GIVEN PROBLEM:
Convert the lines of all the records below into a JSON list of strings, one string per line, with blank lines left out. Leave the pictures out of the answer.

PROVIDED RECORDS:
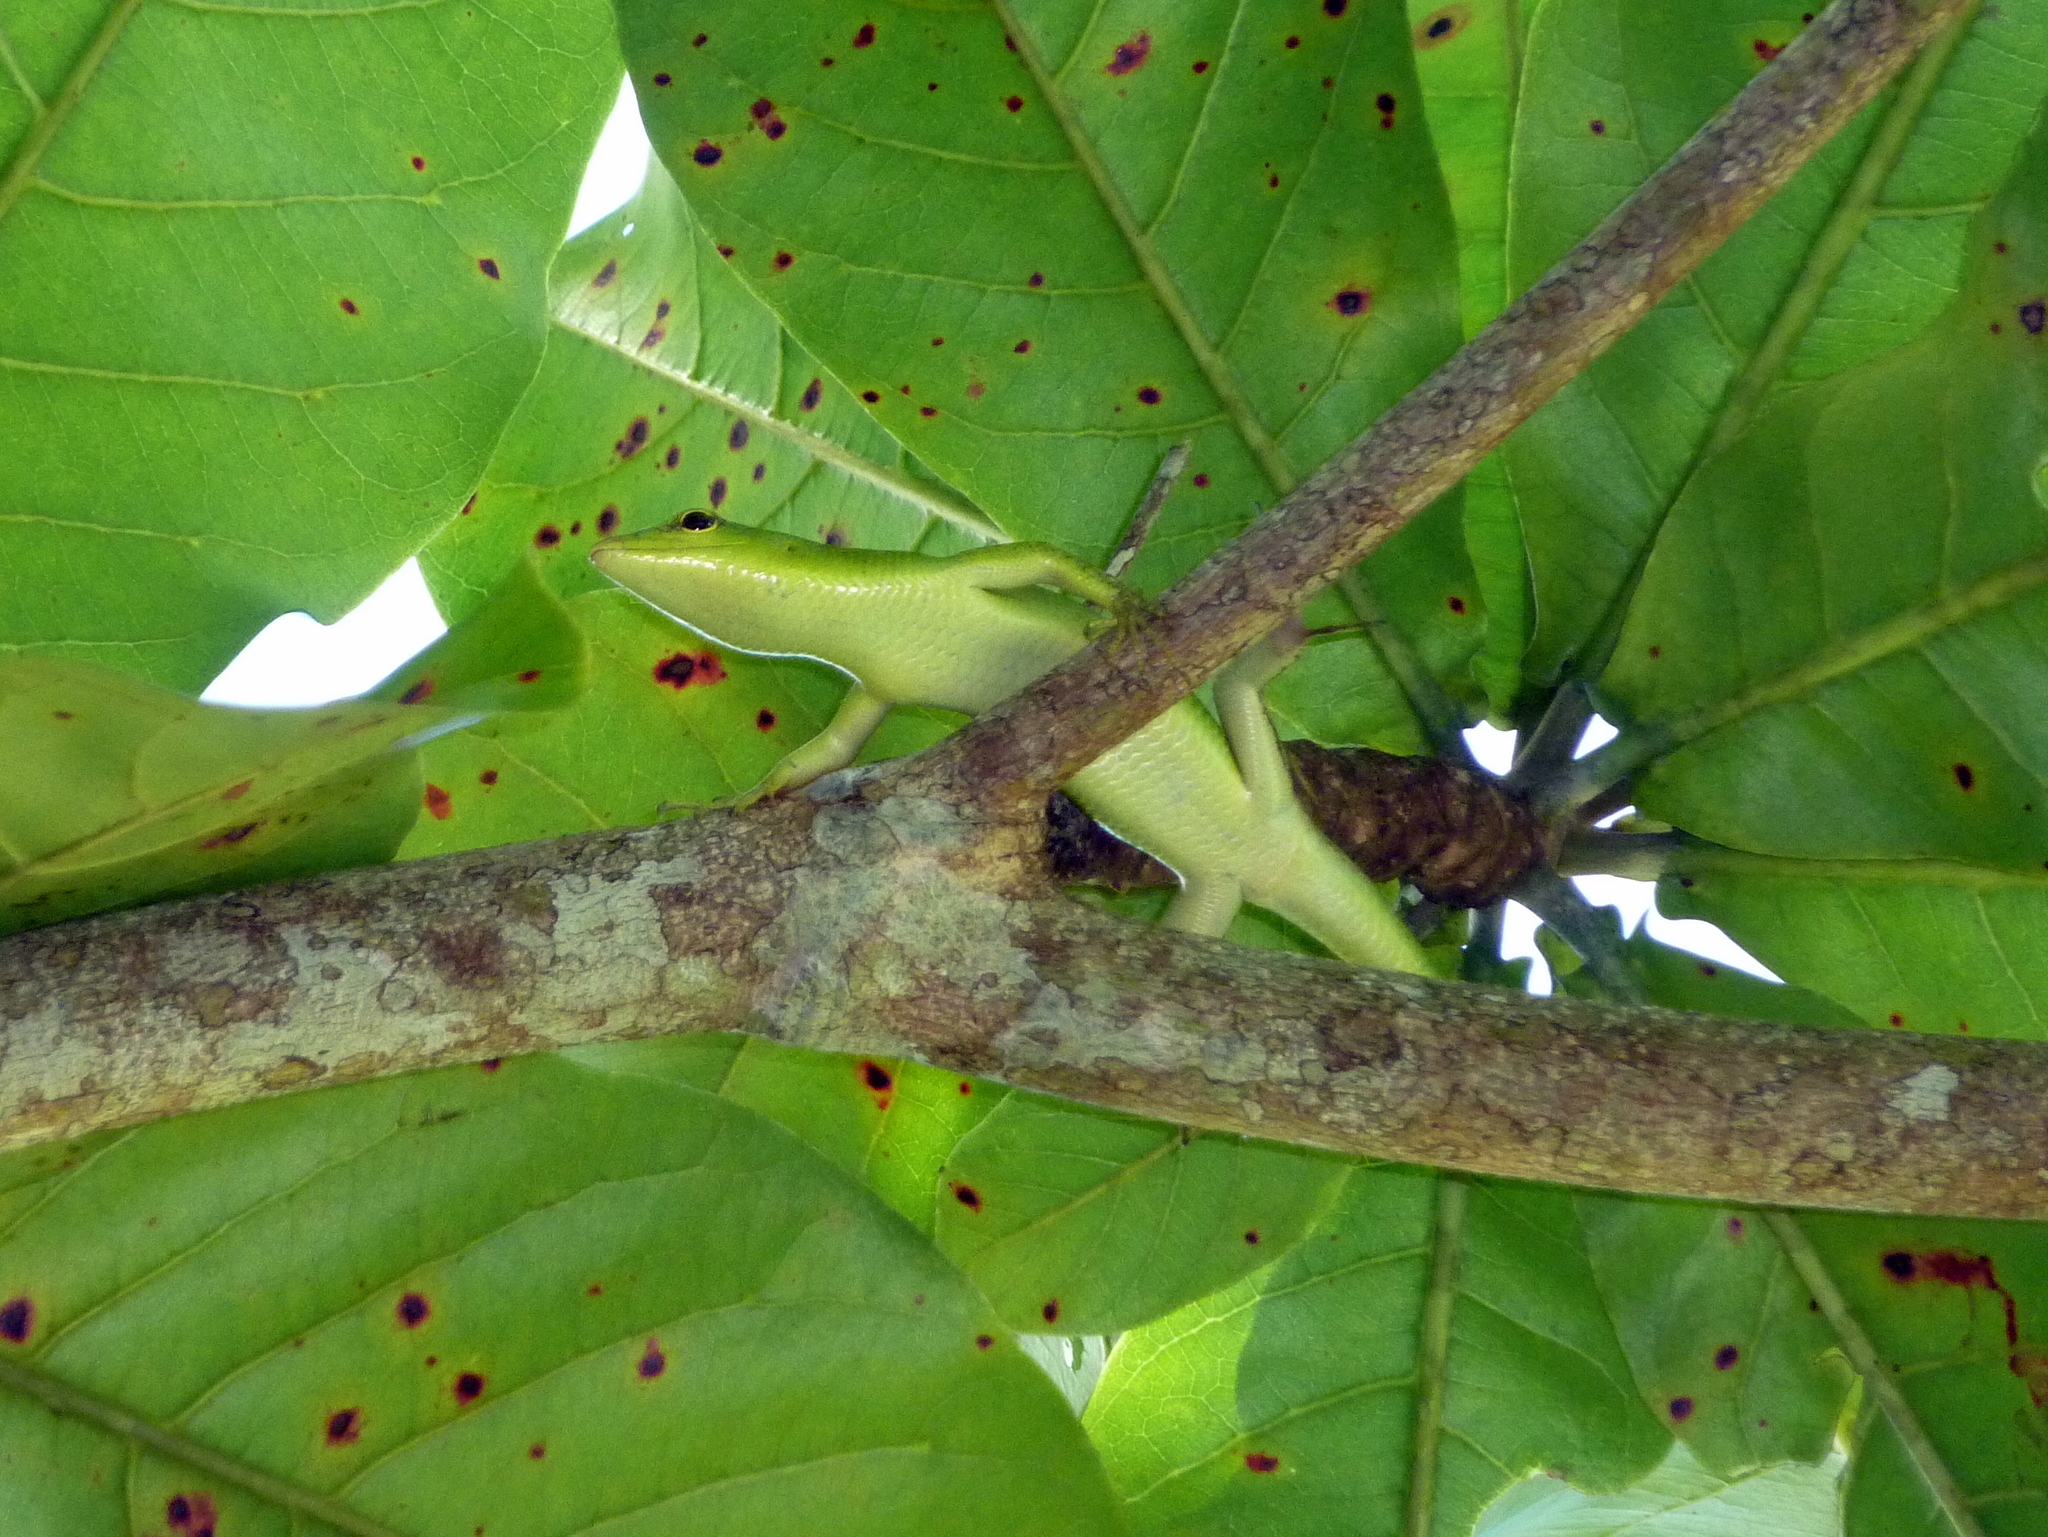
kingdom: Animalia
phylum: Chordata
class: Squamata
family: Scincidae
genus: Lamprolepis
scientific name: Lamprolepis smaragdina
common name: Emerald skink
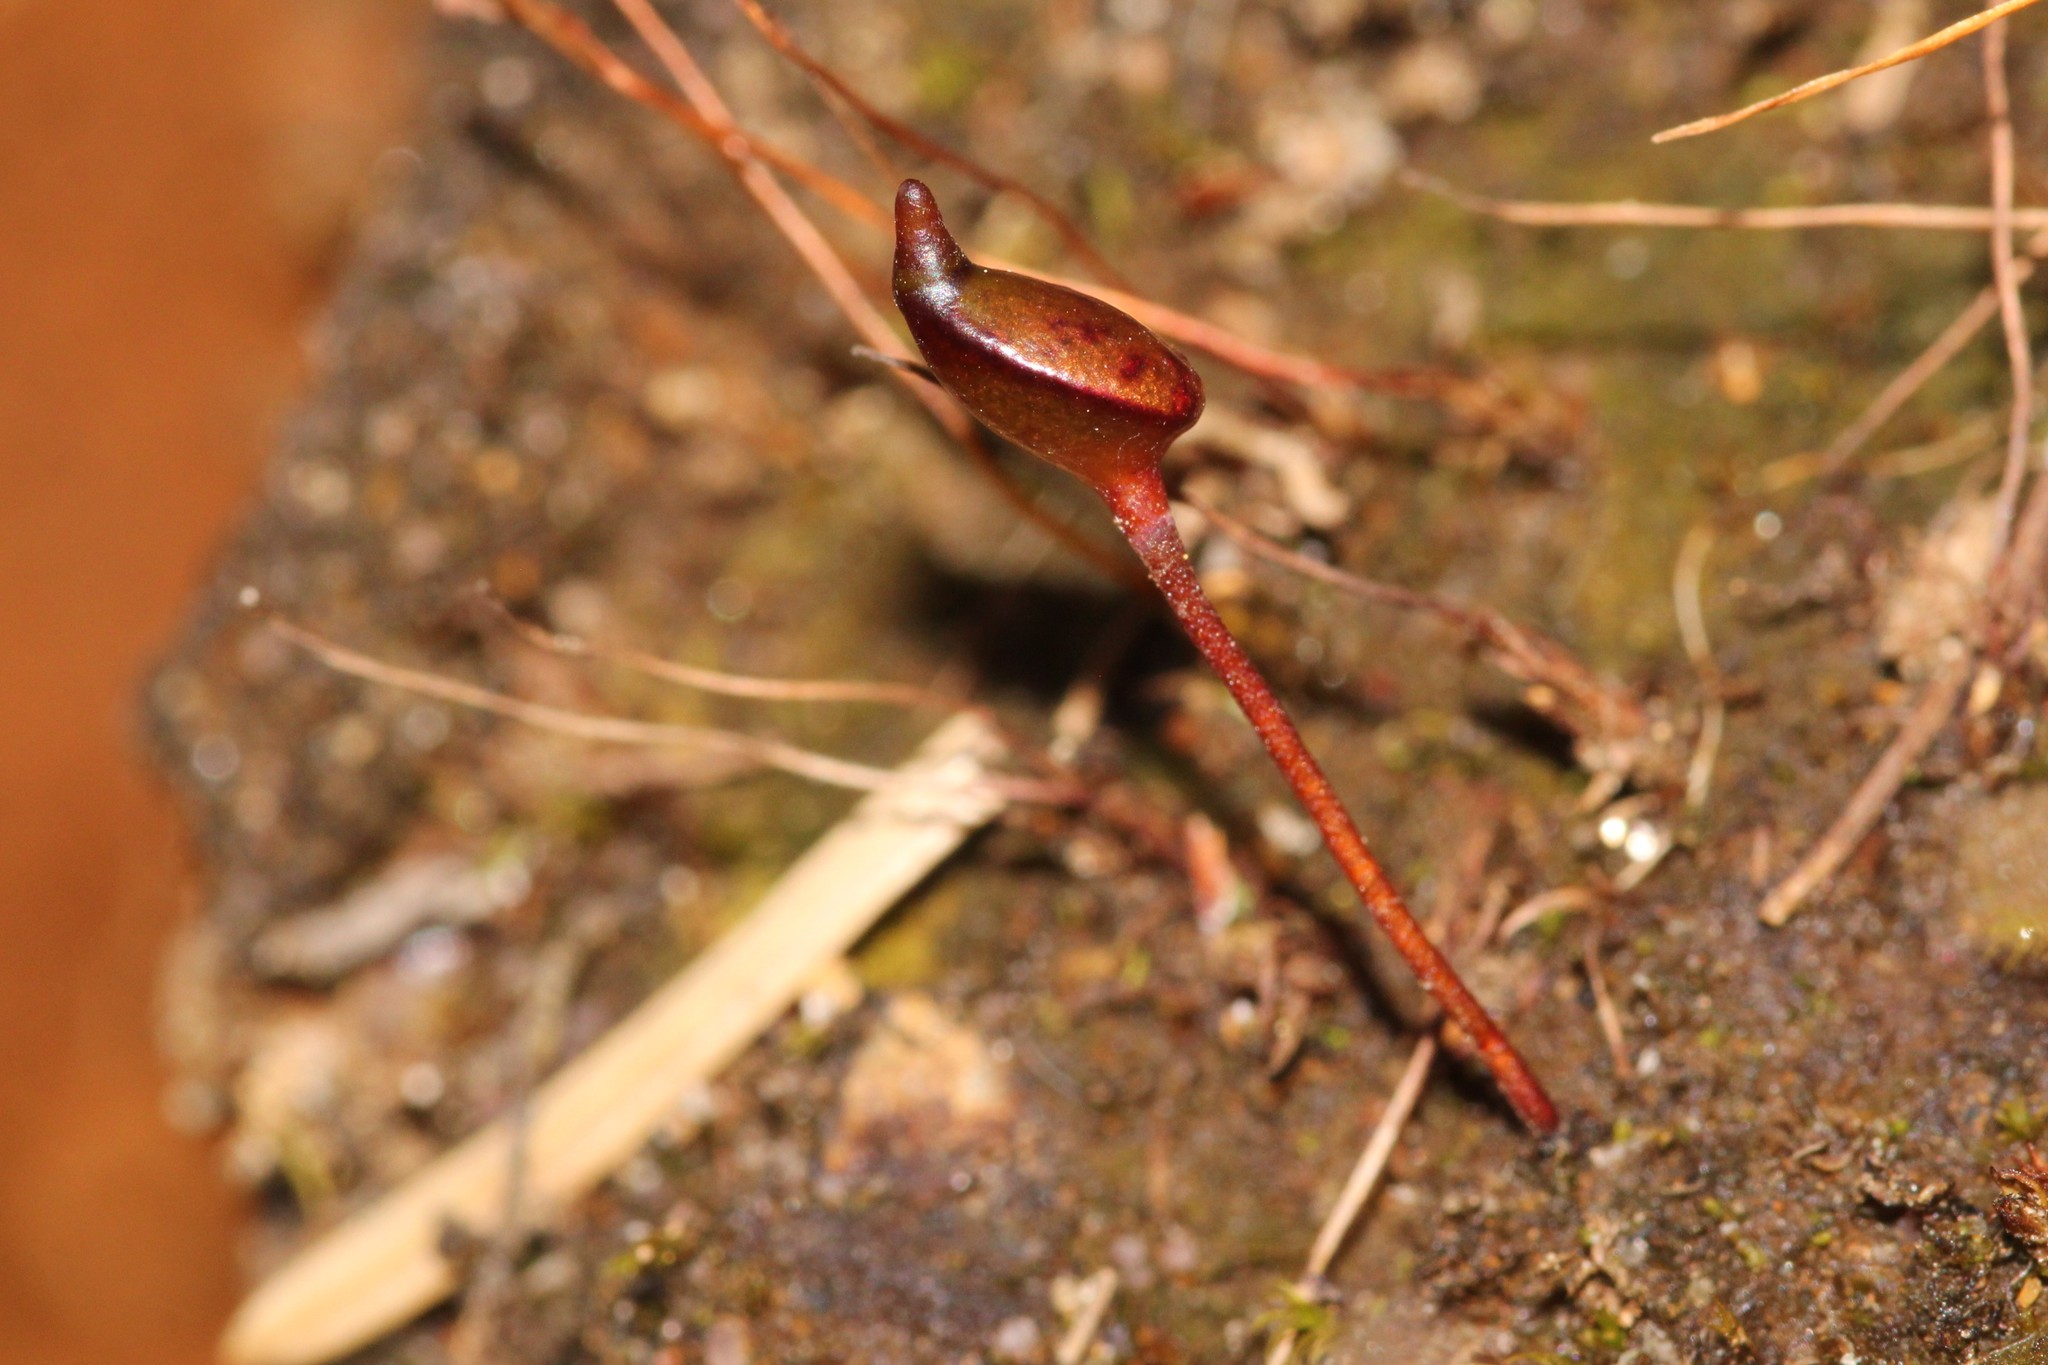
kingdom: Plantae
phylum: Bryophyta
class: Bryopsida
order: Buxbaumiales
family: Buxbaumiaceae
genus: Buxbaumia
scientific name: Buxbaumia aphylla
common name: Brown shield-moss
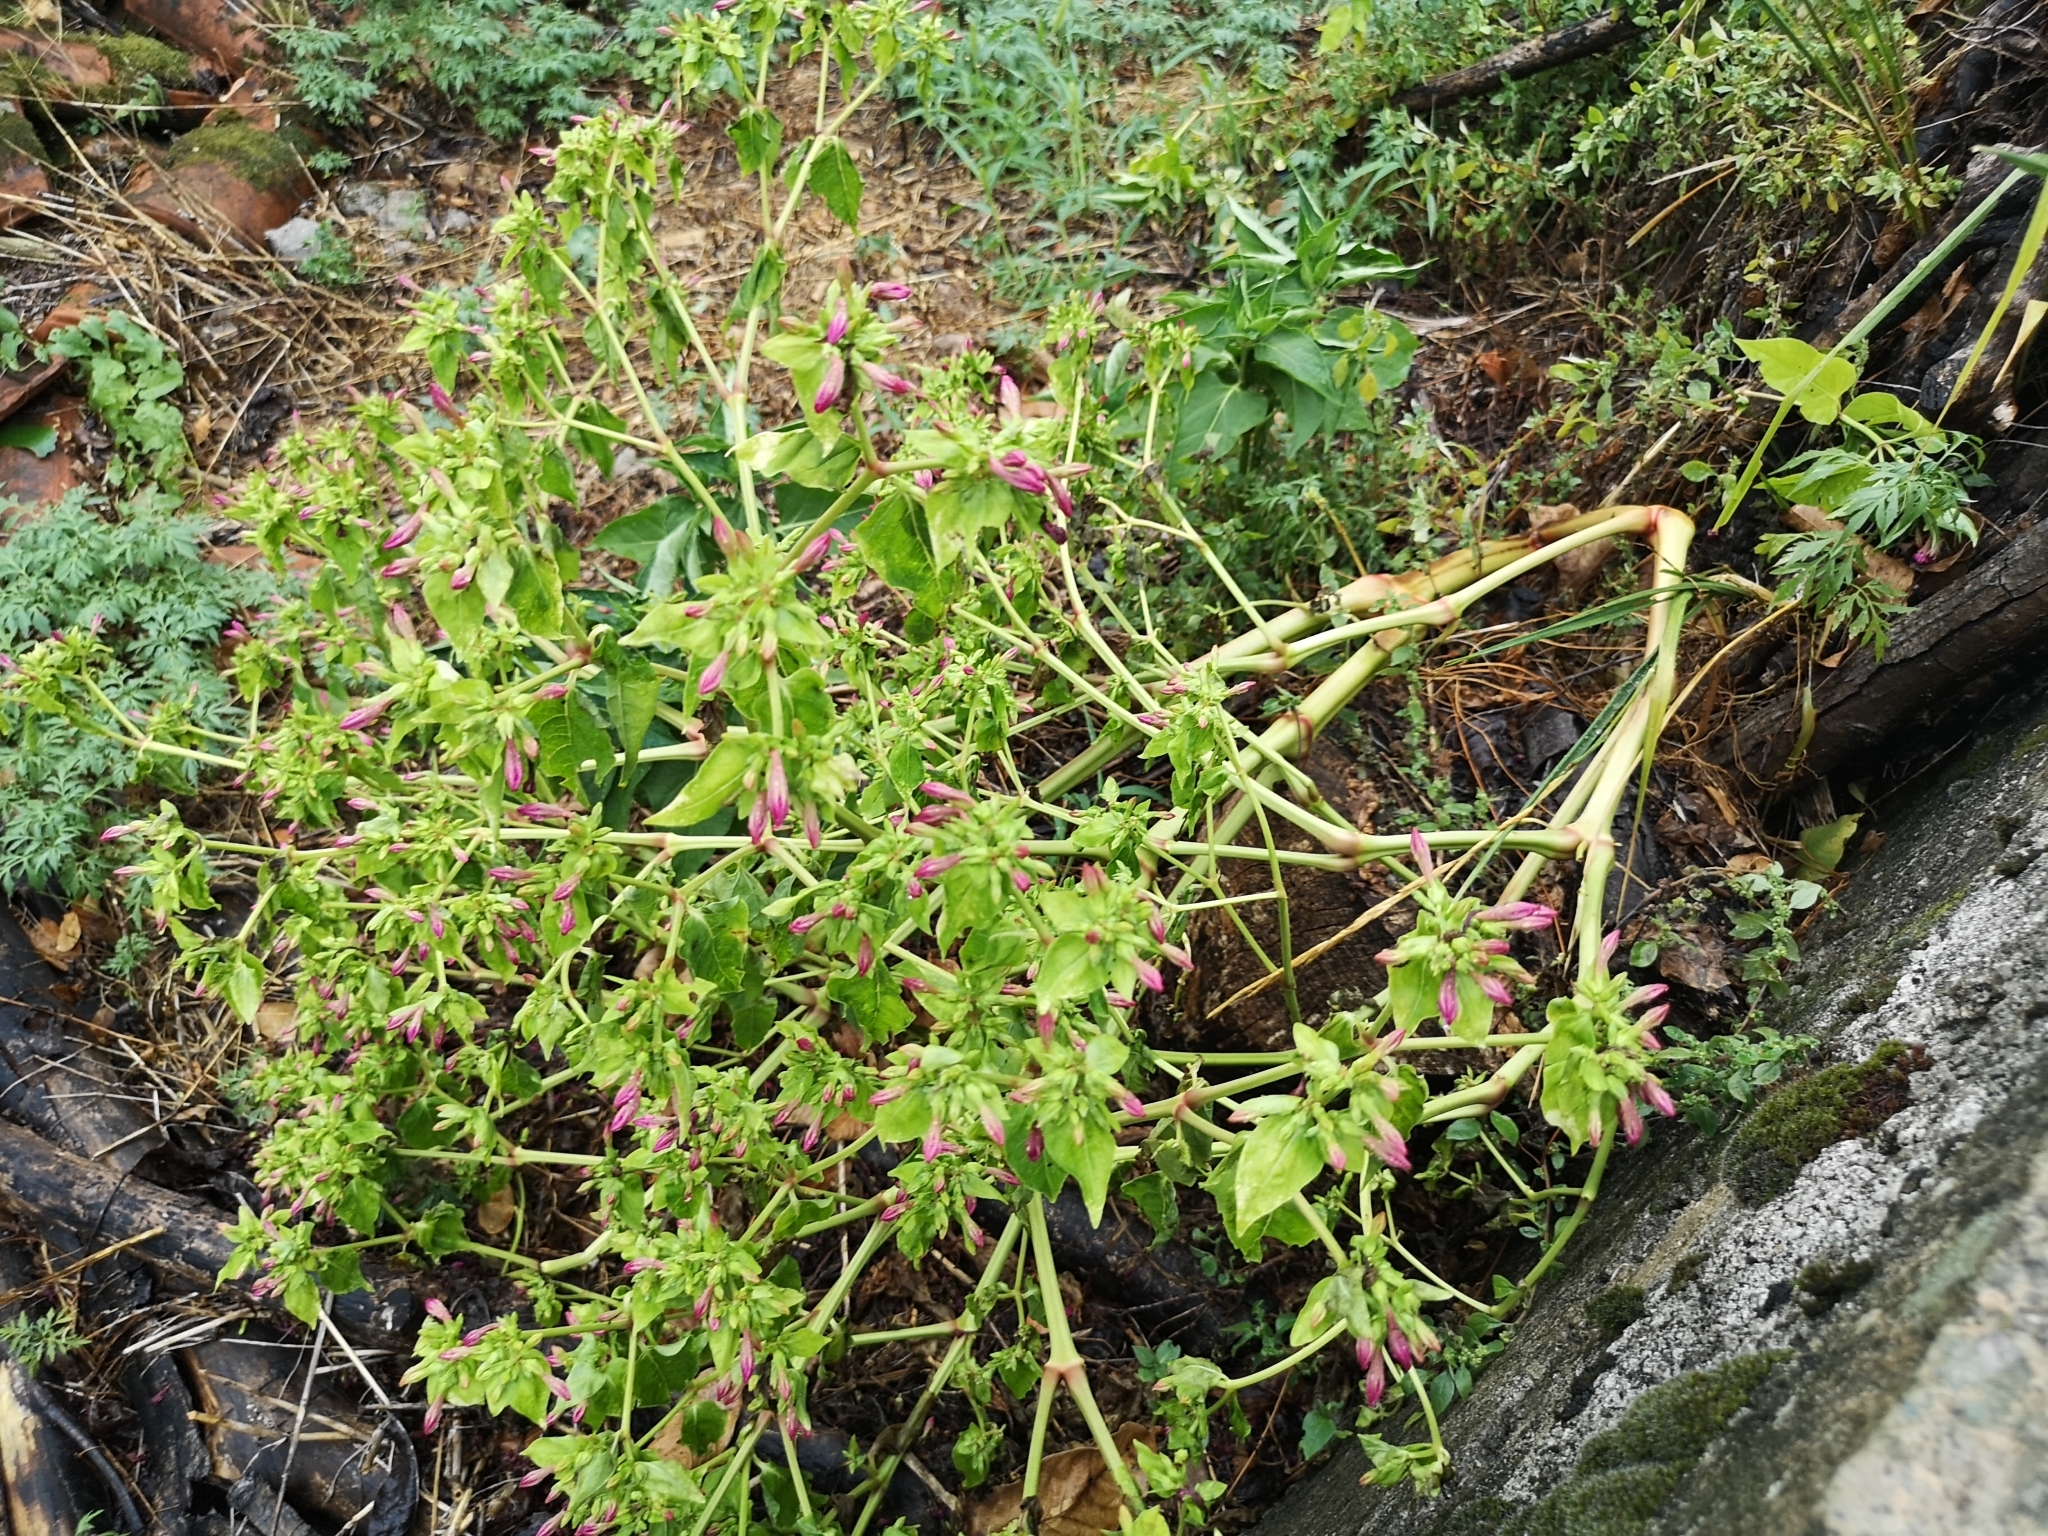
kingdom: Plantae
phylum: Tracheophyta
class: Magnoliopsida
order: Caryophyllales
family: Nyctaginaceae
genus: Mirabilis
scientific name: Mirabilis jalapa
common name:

TASK RESPONSE:
[
  "kingdom: Animalia",
  "phylum: Chordata",
  "class: Squamata",
  "family: Scincidae",
  "genus: Lamprolepis",
  "scientific name: Lamprolepis smaragdina",
  "common name: Emerald skink",
  "kingdom: Plantae",
  "phylum: Bryophyta",
  "class: Bryopsida",
  "order: Buxbaumiales",
  "family: Buxbaumiaceae",
  "genus: Buxbaumia",
  "scientific name: Buxbaumia aphylla",
  "common name: Brown shield-moss",
  "kingdom: Plantae",
  "phylum: Tracheophyta",
  "class: Magnoliopsida",
  "order: Caryophyllales",
  "family: Nyctaginaceae",
  "genus: Mirabilis",
  "scientific name: Mirabilis jalapa",
  "common name:"
]